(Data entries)
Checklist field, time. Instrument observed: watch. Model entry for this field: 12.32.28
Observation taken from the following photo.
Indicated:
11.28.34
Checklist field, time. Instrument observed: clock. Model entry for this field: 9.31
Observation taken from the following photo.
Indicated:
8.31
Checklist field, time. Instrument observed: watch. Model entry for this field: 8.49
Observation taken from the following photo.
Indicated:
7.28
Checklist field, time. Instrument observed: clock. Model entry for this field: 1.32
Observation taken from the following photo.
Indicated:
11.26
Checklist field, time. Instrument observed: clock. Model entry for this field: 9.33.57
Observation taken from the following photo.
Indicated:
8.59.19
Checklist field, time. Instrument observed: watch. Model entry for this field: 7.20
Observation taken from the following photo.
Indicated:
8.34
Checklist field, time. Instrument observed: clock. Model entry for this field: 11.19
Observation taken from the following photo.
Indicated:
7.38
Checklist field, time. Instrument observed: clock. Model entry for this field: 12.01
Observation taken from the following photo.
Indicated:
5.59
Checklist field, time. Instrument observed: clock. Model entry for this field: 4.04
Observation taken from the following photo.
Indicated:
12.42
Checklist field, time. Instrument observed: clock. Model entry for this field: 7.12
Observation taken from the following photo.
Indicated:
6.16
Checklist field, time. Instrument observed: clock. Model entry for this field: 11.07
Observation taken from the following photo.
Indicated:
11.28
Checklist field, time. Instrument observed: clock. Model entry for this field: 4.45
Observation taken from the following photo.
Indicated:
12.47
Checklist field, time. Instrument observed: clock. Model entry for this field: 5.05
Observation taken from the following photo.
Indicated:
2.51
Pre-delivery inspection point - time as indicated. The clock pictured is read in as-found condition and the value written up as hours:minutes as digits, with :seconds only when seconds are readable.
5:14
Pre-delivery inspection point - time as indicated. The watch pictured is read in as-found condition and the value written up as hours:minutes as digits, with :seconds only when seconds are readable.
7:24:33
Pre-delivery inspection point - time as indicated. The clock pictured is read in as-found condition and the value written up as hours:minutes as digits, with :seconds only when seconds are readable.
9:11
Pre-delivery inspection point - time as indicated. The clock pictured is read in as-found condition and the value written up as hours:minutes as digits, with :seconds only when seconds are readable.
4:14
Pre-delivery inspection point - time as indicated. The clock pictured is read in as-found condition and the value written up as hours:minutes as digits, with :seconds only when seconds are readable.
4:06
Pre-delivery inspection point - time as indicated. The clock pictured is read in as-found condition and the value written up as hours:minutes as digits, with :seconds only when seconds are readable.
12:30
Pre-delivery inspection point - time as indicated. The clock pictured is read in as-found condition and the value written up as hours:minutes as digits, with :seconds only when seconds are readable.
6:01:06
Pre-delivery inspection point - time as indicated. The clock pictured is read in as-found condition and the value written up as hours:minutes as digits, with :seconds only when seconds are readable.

◆ **Work instructions**
Identify every line in the listing above that contains the string "watch" and copy each such line in full.

◆ **Answer to the exercise**
Checklist field, time. Instrument observed: watch. Model entry for this field: 12.32.28
Checklist field, time. Instrument observed: watch. Model entry for this field: 8.49
Checklist field, time. Instrument observed: watch. Model entry for this field: 7.20
Pre-delivery inspection point - time as indicated. The watch pictured is read in as-found condition and the value written up as hours:minutes as digits, with :seconds only when seconds are readable.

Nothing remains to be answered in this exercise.